Alexander & Baldwin Inc.'s CEO called the planned sale of roughly 41,000 acres of Hawaiian farmland an important step in the company's shift to focus on commercial real estate but said it plans to recognize sizeable impairments related to two other assets it has not yet sold.
The company's Hawaii commercial real estate portfolio has performed "extremely well" since Alexander & Baldwin converted to real estate investment trust status in 2017, but "that good news often seems to be overshadowed by questions about our noncommercial real estate elements," President and CEO Christopher Benjamin said in a conference call. As a result, he added, the company intends to further simplify its story, unlock value from noncommercial real estate assets, reduce leverage and generate capital for growth in commercial real estate.
Alexander & Baldwin intends to reinvest proceeds from the farmland sale in Hawaiian commercial real estate assets by mid-2019, and expects to generate initial net operating income of roughly $12 million annually once those investments are complete, assuming a conservative 4.5% capitalization rate on the transactions, Benjamin said.
Still, Benjamin said, some steps remain, including the eventual monetization of Grace Pacific Corp., a construction company and asphalt paving contractor that the company acquired in 2013, and Kukui'ula, a 1,000-acre master-planned resort residential community.
"I do acknowledge that these assets ultimately will be in better hands with a different owner, and our story will be simpler and our company easier to manage in value," Benjamin said, though he cautioned that a transition will not necessarily be simple or immediate.
While the company has not made a decision about Grace Pacific's future, it expects to retain an adviser to prepare for a possible marketing process.
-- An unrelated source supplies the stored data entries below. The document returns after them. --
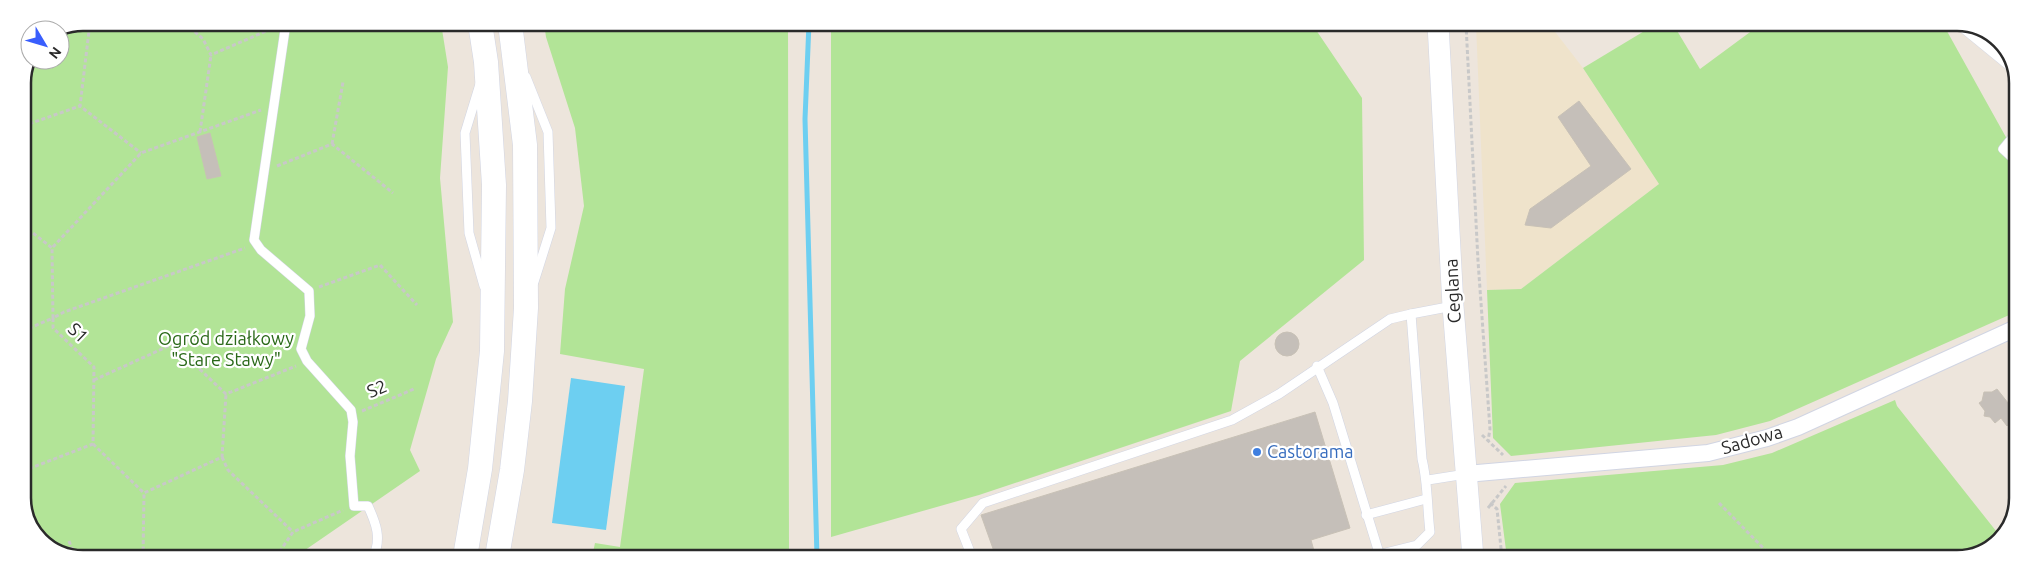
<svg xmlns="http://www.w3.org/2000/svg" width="2040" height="581" viewBox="0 0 2040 581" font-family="Ubuntu,sans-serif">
  <rect width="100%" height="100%" fill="#ede5dc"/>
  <!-- education -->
  <path fill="#efe3cb" d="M1476,24H1549L1583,68L1659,184L1521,289L1487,290Z"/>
  <!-- green -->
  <g fill="#b2e497">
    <path d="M83,23H441L448,67L440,178L453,322L436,359L410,450L420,471L295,557H68L37,538L23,502V83L32,60H60V32Z"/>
    <path d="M544,23H788L789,557H592L595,543L620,547L644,369L560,354L565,289L584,206L575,128L546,37Z"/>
    <path d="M831,23L1312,24L1362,98L1364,260L1240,361L1231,411L979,495L831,537Z"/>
    <path d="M1656,24H1673L1700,69L1761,24H1943L2017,157L2016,312L1770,421L1716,435L1511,456L1493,438L1487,290L1521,289L1659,184L1583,68Z"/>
    <path d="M1895,400L1897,406L2000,536L1994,546L1957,558H1507L1500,504L1515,483L1723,465L1772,453Z"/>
  </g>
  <!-- water -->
  <path fill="#6dcff1" d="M571,378L625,386L606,530L552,523Z"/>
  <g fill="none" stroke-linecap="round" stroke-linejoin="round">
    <!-- stream -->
    <path stroke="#6dcff1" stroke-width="5" d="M809,23L805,119L817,557"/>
  </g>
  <!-- building -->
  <g fill="#c5bfb9" stroke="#c8c1b6">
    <path d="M1579,101L1631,169L1551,228L1525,225L1530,209L1591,166L1558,117Z"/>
    <path d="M210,133L221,176L207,179L197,137Z"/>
    <circle cx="1287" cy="344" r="12"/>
    <path d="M1997,389L2016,413V418L2007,426L2001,418L1995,423L1990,417L1984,416L1985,411L1979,403L1982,401L1984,392H1992Z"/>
    <path d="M1315,412L1350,528L1311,540L1316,558L996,557L981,515Z"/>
  </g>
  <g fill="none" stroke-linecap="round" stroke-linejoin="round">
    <!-- service casing -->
    <g stroke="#d1d5e3" stroke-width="10">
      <g id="service">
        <path d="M286,23L254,240L261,250L309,291L310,316L301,349L307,361L351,410L353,422L350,456L354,506H368C376,523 382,539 373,557"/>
        <path d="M1958,24L2013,69"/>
        <path d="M526,77L548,132L551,228L534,282"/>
        <path d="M480,84L465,133L469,233L484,286"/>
        <path d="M2017,162L2003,149L2017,132"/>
        <path d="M1411,314L1453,306"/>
        <path d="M1317,366L1333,403L1379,553"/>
        <path d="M1428,480L1466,474"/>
        <path d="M1366,515L1426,499"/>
        <path d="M972,557L961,529L983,503L1232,420L1279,394L1390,319L1411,314L1422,459C1428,483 1427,507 1430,532L1417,545L1365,558"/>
      </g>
    </g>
    <!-- minor casing -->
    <g stroke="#d1d5e3" stroke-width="18">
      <path id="minor" d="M1466,474L1708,453L1767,438L1798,427L2016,328"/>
    </g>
    <!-- tertiary casing -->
    <g stroke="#d1d5e3" stroke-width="22">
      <path id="tertiary" d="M1438,24L1453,306L1473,558"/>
    </g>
    <!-- secondary casing -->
    <g stroke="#d1d5e3" stroke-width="25">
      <g id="secondary">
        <path d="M465,557L480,469L492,351L494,185L486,62L480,23"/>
        <path d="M497,557L512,470L520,401L526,308L525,145L510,23"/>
      </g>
    </g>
    <!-- path -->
    <g stroke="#c8c8c8" stroke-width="3" stroke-dasharray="4 2.5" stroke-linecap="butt">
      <path d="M112,23L89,31L80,106L141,153"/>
      <path d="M185,23L203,39L211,55L273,28"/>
      <path d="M1466,24L1478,261L1490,429L1488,441"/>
      <path d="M23,126L80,106"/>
      <path d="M200,132L211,55"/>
      <path d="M332,144L343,82"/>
      <path d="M277,166L332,144L393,193"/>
      <path d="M23,225L52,248"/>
      <path d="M319,287L380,265L417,305"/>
      <path d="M23,331L53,318L52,248L141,153L261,110"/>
      <path d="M94,380L173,344L226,394L296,366"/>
      <path d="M362,411L414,389"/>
      <path d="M1482,435L1503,455"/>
      <path d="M93,444L144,493L222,457L226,394"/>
      <path d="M222,457L228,470L293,532"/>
      <path d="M23,471L93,444L94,367L53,328V318L64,312L245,248"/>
      <path d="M1490,503L1497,509L1502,558"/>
      <path d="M1719,503L1773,558"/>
      <path d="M1488,508L1506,486"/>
      <path d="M69,541L75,557"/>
      <path d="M143,557L144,493"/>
      <path d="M276,557L293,532L343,510"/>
    </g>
    <!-- service -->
    <use href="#service" stroke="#fff" stroke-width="9"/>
    <!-- minor -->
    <use href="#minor" stroke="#fff" stroke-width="16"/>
    <!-- tertiary -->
    <use href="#tertiary" stroke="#fff" stroke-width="21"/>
    <!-- secondary -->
    <use href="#secondary" stroke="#fff" stroke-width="24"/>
  </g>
  <!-- markers -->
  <circle fill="#3f7fe0" stroke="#fff" stroke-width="2" cx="1257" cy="452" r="5"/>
  <g text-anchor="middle" stroke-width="4.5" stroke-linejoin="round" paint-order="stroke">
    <!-- street labels -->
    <g font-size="18" fill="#2a2a2a" stroke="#fff">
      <text transform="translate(1453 291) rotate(-93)" y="6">Ceglana</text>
      <text transform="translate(78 333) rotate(44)" y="6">S1</text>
      <text transform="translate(377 389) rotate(-23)" y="6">S2</text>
      <text transform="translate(1752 440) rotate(-16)" y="6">Sadowa</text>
    </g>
    <!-- park labels -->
    <g font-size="18" fill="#2a6919" stroke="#fff">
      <text x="226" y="345">Ogród działkowy<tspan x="226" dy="21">"Stare Stawy"</tspan></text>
    </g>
    <!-- shop labels -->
    <g font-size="18" fill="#366cbe" stroke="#fff" text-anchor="start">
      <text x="1267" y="458">Castorama</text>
    </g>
  </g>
  <!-- crop -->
  <path d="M0 0H2040V581H0ZM83 31H1957A52 52 0 0 1 2009 83V498A52 52 0 0 1 1957 550H83A52 52 0 0 1 31 498V83A52 52 0 0 1 83 31Z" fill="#fff" fill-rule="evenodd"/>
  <path fill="none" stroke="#2a2a2a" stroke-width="2.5" d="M83 31H1957A52 52 0 0 1 2009 83V498A52 52 0 0 1 1957 550H83A52 52 0 0 1 31 498V83A52 52 0 0 1 83 31Z"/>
  <!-- north arrow -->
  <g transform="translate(45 45) rotate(128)"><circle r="24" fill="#ffffff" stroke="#aaaaaa"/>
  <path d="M0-4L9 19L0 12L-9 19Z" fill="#395efd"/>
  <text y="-8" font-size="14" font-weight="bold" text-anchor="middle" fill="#2a2a2a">N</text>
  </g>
</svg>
Efforts to improve the unit's performance "have not yet borne fruit," and Alexander & Baldwin's investor base "struggles to embrace the business or embrace us as its owners," Benjamin said. The company plans to record an impairment of $70 million to $80 million on Grace Pacific's balance sheet in the fourth quarter.
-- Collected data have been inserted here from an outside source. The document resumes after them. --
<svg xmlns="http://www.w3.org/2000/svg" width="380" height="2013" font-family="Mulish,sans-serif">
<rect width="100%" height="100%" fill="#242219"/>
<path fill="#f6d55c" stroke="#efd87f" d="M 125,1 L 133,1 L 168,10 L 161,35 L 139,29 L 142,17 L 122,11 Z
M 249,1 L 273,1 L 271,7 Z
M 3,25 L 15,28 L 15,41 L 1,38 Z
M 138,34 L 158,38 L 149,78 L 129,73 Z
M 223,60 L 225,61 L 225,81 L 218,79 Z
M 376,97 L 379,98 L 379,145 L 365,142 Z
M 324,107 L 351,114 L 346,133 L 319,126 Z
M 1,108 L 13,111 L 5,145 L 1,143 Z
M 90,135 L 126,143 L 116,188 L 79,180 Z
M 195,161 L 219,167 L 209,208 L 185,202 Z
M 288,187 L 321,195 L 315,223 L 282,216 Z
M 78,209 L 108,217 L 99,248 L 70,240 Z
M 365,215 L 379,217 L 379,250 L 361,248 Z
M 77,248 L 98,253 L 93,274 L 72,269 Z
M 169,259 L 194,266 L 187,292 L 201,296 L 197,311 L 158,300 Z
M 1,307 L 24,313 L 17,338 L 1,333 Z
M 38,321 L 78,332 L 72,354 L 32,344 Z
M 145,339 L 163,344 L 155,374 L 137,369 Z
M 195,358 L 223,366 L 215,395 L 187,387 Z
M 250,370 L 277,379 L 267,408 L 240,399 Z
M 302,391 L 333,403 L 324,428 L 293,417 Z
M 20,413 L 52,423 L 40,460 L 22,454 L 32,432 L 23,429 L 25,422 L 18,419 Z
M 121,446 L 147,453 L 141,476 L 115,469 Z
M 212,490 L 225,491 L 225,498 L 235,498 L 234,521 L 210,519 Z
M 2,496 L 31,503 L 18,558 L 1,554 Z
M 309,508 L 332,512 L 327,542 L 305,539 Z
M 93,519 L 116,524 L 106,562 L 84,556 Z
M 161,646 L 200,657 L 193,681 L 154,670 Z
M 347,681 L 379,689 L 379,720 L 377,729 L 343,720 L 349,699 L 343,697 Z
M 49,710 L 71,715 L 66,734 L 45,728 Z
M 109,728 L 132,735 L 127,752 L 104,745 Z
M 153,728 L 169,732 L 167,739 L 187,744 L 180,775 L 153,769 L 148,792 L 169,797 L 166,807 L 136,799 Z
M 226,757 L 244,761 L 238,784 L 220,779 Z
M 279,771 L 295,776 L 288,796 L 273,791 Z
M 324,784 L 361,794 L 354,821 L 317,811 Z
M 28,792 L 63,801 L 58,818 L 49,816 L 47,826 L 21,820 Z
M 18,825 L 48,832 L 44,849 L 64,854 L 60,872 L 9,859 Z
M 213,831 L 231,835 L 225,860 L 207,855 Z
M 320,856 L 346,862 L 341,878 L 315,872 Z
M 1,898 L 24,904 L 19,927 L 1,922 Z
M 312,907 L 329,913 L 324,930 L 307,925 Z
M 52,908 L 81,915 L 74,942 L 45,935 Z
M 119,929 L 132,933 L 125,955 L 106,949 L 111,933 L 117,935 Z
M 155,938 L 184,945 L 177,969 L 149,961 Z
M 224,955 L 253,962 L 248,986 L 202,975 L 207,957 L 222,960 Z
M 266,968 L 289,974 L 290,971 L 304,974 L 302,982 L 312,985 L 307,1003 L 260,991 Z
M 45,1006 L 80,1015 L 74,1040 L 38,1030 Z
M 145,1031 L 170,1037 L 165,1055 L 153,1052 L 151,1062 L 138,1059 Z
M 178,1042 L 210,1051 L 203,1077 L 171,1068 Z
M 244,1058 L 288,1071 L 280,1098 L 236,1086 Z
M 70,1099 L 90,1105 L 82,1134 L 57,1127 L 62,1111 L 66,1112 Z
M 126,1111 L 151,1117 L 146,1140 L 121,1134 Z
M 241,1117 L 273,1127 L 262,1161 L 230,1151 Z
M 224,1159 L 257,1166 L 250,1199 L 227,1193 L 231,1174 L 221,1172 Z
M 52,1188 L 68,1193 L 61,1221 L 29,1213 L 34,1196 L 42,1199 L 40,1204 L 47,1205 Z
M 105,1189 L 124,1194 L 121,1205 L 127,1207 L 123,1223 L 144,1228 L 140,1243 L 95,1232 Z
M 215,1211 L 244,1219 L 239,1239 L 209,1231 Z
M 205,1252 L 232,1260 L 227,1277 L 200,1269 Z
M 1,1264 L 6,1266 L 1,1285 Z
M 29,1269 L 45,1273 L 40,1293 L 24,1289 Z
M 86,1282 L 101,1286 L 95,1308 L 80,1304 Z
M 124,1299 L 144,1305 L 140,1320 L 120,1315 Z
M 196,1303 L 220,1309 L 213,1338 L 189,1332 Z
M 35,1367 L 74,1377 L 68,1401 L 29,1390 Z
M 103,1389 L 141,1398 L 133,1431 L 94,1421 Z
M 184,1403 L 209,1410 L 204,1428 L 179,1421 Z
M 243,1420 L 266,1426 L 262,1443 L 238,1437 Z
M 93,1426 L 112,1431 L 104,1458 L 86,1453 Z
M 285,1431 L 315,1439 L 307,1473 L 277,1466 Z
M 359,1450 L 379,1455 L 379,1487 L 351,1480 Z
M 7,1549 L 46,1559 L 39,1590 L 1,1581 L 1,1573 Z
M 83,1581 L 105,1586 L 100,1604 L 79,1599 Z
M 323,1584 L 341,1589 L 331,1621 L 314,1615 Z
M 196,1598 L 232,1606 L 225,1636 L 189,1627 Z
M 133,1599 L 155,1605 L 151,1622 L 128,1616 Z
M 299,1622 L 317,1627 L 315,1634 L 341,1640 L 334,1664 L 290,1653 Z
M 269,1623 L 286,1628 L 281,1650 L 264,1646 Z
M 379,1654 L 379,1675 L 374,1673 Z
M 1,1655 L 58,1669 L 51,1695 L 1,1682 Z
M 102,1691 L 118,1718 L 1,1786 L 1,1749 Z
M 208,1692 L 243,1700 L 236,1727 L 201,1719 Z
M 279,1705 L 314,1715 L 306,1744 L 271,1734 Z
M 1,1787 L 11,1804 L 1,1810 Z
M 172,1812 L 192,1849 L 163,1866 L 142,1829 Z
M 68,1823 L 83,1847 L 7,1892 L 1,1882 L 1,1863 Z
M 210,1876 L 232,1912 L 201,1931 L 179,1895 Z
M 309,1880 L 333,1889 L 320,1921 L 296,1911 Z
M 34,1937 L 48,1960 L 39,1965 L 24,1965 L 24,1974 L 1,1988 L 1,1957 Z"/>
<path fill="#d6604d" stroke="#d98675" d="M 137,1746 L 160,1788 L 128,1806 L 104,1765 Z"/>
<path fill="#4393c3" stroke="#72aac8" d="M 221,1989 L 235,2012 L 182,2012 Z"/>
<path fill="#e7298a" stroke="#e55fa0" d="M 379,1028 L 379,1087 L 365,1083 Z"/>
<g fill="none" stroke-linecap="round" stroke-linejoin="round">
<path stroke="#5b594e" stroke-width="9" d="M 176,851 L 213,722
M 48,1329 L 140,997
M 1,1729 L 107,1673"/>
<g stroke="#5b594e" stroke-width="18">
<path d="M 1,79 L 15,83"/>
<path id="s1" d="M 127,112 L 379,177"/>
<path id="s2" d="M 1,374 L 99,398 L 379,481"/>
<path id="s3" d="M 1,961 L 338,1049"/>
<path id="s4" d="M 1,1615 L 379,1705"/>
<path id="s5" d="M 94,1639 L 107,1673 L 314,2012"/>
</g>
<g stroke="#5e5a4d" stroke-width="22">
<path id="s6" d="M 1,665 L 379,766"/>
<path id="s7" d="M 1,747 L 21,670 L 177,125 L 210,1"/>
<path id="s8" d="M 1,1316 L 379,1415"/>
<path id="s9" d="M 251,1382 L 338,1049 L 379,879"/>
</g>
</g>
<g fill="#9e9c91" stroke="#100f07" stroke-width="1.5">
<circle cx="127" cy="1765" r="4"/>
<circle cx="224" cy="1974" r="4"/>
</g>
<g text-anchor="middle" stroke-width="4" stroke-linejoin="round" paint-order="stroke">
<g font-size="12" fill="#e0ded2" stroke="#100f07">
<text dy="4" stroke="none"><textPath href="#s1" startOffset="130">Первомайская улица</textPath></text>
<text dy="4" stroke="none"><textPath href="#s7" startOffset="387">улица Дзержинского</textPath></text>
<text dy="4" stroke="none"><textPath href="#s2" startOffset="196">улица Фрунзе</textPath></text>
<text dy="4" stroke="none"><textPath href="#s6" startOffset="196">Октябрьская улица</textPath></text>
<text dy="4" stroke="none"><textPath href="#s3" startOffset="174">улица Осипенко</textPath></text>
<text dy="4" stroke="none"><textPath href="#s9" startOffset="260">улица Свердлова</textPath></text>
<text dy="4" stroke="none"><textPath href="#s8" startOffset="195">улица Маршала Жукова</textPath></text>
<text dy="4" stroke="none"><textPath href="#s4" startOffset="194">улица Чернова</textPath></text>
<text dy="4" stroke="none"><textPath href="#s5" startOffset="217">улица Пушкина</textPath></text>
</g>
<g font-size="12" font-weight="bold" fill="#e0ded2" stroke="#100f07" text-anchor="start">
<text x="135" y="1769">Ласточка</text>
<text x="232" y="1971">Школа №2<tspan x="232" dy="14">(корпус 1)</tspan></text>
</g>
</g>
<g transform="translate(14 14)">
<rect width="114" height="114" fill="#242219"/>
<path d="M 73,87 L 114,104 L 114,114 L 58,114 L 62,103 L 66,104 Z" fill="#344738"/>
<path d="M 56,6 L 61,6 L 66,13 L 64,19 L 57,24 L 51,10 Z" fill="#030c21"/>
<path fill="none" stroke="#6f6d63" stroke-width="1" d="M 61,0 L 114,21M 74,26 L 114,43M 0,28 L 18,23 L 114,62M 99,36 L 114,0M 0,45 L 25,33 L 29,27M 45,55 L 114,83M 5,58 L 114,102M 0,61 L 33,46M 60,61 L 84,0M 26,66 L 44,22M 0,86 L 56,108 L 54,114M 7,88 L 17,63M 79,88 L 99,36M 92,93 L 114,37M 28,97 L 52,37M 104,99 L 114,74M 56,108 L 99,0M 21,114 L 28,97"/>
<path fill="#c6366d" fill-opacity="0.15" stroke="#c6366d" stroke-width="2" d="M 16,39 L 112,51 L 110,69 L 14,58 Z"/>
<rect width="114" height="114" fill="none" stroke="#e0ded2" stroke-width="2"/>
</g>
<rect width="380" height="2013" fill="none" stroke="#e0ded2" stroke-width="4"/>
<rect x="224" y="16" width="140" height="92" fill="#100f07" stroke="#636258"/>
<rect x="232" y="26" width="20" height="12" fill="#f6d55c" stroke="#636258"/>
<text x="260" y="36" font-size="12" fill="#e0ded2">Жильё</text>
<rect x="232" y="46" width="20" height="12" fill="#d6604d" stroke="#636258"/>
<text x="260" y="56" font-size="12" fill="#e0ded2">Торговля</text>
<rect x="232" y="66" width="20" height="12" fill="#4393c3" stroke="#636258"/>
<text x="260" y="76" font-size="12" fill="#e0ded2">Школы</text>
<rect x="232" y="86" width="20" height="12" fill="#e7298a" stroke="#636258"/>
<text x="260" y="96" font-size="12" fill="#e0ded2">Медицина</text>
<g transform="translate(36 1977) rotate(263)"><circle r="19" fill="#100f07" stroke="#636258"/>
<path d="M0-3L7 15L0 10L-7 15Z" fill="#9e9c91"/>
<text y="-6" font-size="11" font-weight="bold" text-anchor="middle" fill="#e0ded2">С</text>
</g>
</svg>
The company is also likely to record a "significant impairment" of its $315 million carrying value in the joint venture that owns Kukui'ula, Benjamin added. The company has explored the possibility of selling the property to a developer or financial sponsor, and it solicited interest but was not satisfied with the results of the process and is pulling back, he said.
While the project is performing well at the moment, "we believe the full recoverability of our investment is doubtful," Benjamin said. The company expects to complete an analysis of the investment in time for recognition in the fourth quarter and plans to provide further details in its February earnings conference call.